Dynamic fusion adapts to periodicity: The global prediction weight is proportional to data periodicity, automatically switching between retrieval-driven and model-driven regimes.
Interpretability: Retrieved historical sequences provide an intuitive explanation of why a particular prediction is made, offering local interpretability.

Limitations & Future Work¶

Univariate only: PFRP currently handles only univariate time series; extending it to the multivariate setting requires redesigning the retrieval and fusion mechanisms.
Hyperparameter tuning for \(K\) and \(k\): The optimal values of GMB size \(K\) and retrieval count \(k\) vary substantially across datasets (\(K\) ranging from 1000 to 4000, \(k\) from 10 to 200).
Limited gains on weakly periodic data: Average improvements on ETT datasets (periodicity < 0.13) are only 2–3%.
Static GMB: Once constructed from the training set, the GMB remains fixed and cannot adapt to distribution shift.

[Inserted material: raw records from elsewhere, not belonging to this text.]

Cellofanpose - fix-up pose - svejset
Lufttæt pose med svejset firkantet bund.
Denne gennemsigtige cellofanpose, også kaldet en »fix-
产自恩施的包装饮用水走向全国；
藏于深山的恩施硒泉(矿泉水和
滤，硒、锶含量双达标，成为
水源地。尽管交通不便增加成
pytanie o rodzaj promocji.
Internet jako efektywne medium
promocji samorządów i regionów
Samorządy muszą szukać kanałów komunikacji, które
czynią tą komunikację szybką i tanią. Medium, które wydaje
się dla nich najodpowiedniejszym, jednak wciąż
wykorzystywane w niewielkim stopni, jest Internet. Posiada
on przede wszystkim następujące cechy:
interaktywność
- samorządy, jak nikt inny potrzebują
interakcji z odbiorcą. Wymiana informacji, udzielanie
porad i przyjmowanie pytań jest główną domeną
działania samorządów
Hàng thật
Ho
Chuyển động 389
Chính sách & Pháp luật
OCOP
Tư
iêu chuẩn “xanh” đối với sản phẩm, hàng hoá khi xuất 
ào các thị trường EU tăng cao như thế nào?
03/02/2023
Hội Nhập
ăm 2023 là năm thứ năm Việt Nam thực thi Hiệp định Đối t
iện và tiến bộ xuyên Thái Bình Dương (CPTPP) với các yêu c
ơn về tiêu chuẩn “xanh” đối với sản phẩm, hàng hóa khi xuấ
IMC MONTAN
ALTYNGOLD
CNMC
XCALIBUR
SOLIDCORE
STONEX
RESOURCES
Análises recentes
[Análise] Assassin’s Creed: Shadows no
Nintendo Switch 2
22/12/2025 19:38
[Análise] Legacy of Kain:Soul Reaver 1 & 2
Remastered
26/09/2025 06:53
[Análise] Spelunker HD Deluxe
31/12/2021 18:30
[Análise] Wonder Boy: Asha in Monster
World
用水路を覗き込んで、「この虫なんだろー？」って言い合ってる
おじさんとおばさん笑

RAG for time series: RATD uses diffusion models, TimeRAF uses foundation models, and TimeRAG uses LLMs—all requiring heavyweight inference. PFRP achieves more efficient retrieval-augmented forecasting with a simple MLP encoder and GMB retrieval.
Memory-augmented networks: The GMB can be viewed as a form of external memory, analogous to the Neural Turing Machine but simpler and more efficient.
Effective use of K-medoids: Retaining actual historical samples (rather than synthetic averages) as memory entries ensures the interpretability of retrieved results.

Rating¶

Novelty: ⭐⭐⭐⭐ — The combination of PCL + GMB + dynamic fusion offers a distinctive contribution to time series RAG.
Experimental Thoroughness: ⭐⭐⭐⭐⭐ — 7 datasets × 4 baselines, comprehensive GMB/PFRP ablations, hyperparameter sensitivity analysis, and large model enhancement experiments.
Writing Quality: ⭐⭐⭐⭐ — Figures are clear, method descriptions are complete, and comparative analysis is well-articulated.
Value: ⭐⭐⭐⭐ — Plug-and-play, minimal overhead, and consistent gains; however, the univariate limitation constrains practical applicability.